Do you want to see a 4yo cry on their birthday? Give them a Slinky and wait about 7 minutes.
The doctor asked if I was sexual active.
I shook my head and said “Not in front of the wife”.
In banana years, I am bread.
A drone, but for seeing which fast food drive-thrus have the shortest line
I get it, credit cards – I’ve reached my limit too.
Never, ever ask a woman if she’s pregnant unless you see an actual baby being born. Even then, act surprised.
[Scooby & the gang catch a regular guy]
“Let’s see who this ghost really is!”
No! Wait, I’m not-
[rip off face]
*gasps* “OLD MAN SKELETON?”
If you watch “The Empire Strikes Back” backwards it’s about a kid so traumatized to learn his dad’s identity he starts hitting on his sister
Ancestors survived five mass extinctions on earth for me to be killed by a house cat I was trying to put a christmas sweater on.
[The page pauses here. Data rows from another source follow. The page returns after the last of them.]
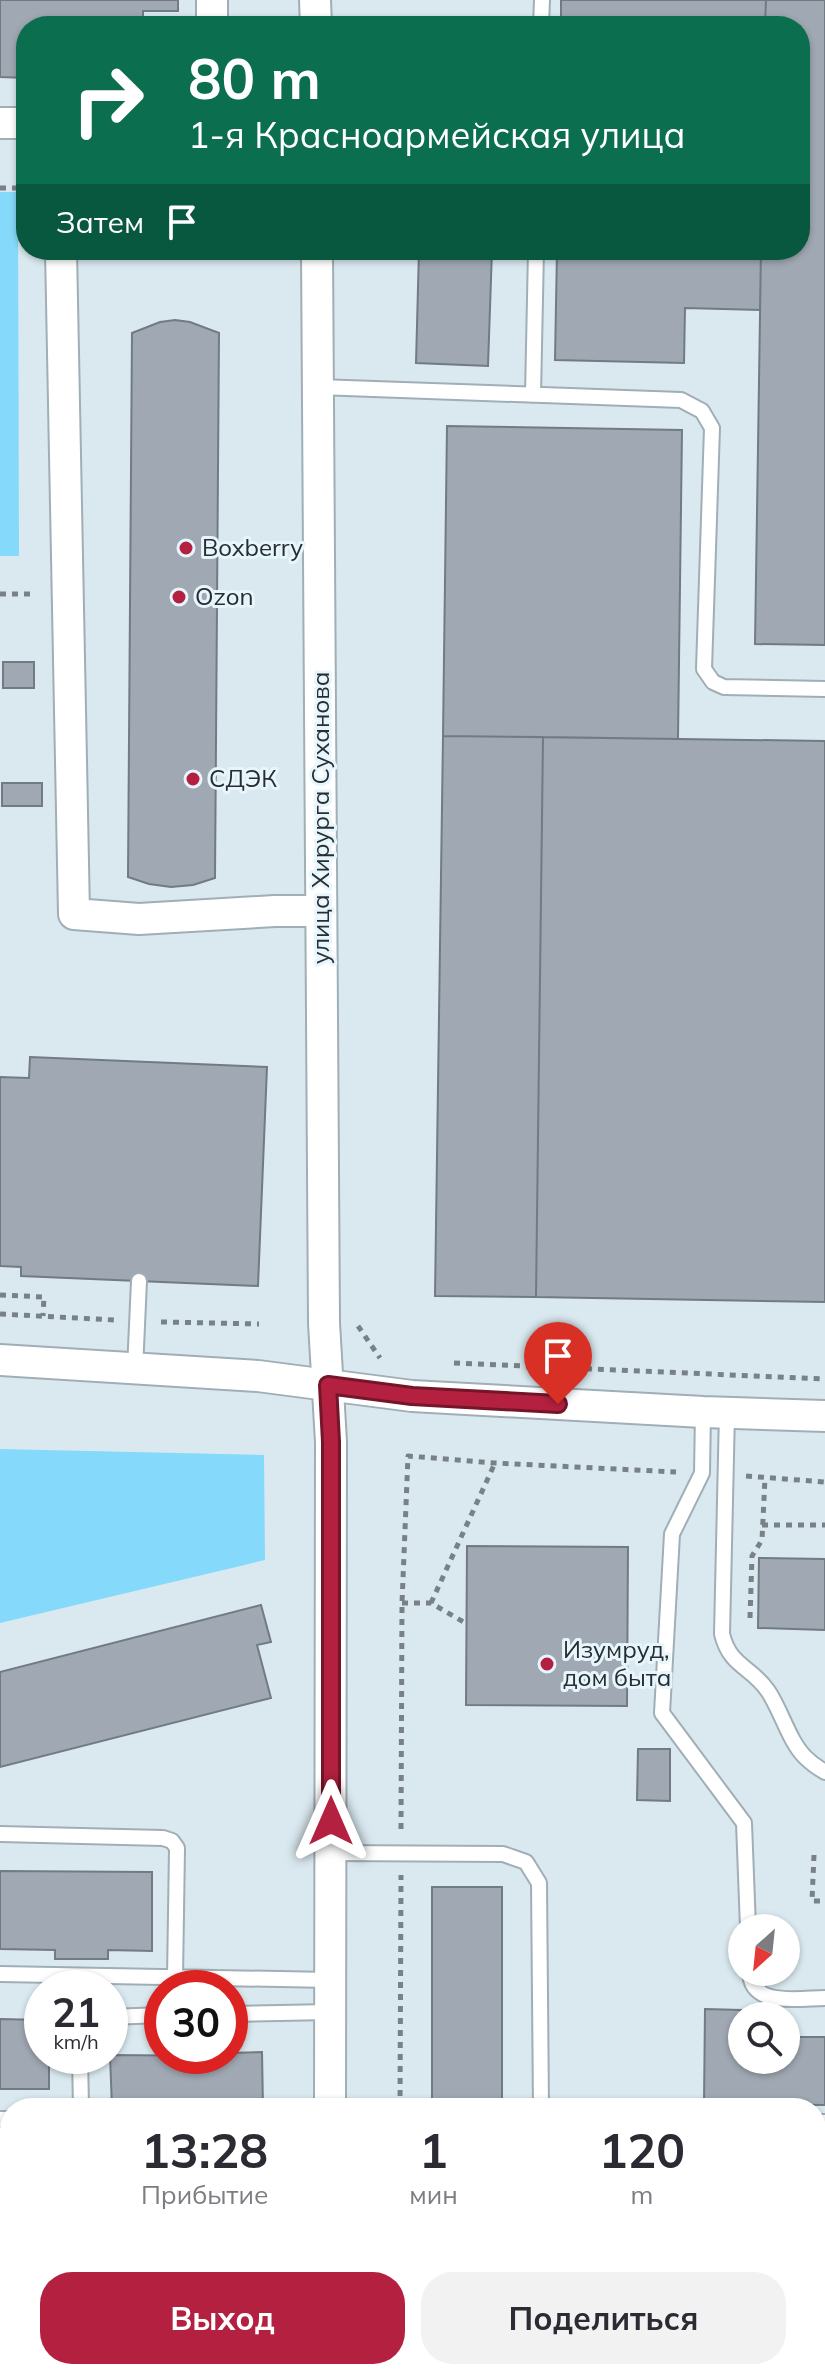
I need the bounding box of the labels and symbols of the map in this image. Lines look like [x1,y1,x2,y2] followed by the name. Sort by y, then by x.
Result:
[202,532,303,562] place label: Boxberry
[177,539,195,557] marker: Boxberry
[195,581,254,611] place label: Ozon
[170,588,188,606] marker: Ozon
[305,672,335,964] street label: улица Хирурга Суханова
[209,763,277,793] place label: СДЭК
[184,770,202,788] marker: СДЭК
[524,1322,592,1404] pin
[563,1634,671,1692] place label: Изумруд, дом быта
[538,1655,556,1673] marker: Изумруд, дом быта
[289,1779,373,1863] position arrow
[728,1914,800,1986] north arrow
[144,1970,248,2074] speed limit sign: 30

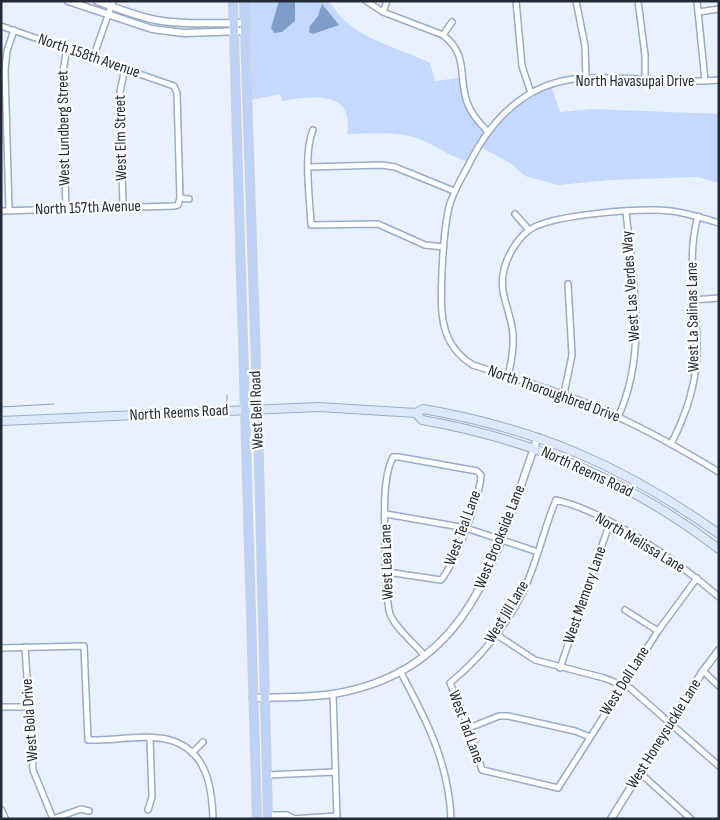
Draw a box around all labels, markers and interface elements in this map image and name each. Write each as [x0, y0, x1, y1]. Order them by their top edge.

When the hotdog gets placed in the bun, does it think it’s going canoeing
dr pepper just lost her medical license. 😔 now she’s just ms pepper. 😂 bet you thought i was going to say mr pepper! 😒 no. ✋🛑 dr pepper has been a woman this whole time. 😜 unlearn your internal biases!👩⚕️ she lost her license for throwing a baby in the trash ⛹️♀️👶
My washing machine keeps flashing the code for unbalanced like I know how to fix that
One time I made my Scottish born mama red beans and rice when she came to Texas for a visit and after she accused me of trying to kill her.
“Emergency Defibrillator”
As opposed to the one we keep around for fun?
Oh good, I was hoping for a terrifying, fungus-related dystopian nightmare today
Day 4 of quarantine: I’ve gained 796 pounds.
Sick of people calling me “The Jigsaw Killer.” Sure, I kill people. I also like jigsaw puzzles. But those two things don’t define me
If you love someone set them free? Girl, I can’t even get rid of the 257 plastic bags under my sink.
Hate it when you’re getting rad footage of an accident scene to put on Facebook & some loser says “Hey, aren’t you the paramedic we called?”
Welcome to parenthood. Your new hobbies are setting fake timers, trying not to scream, and the occasional shower.
i don’t own a scale i measure my weight with whether or not my towel closes all the way after a shower.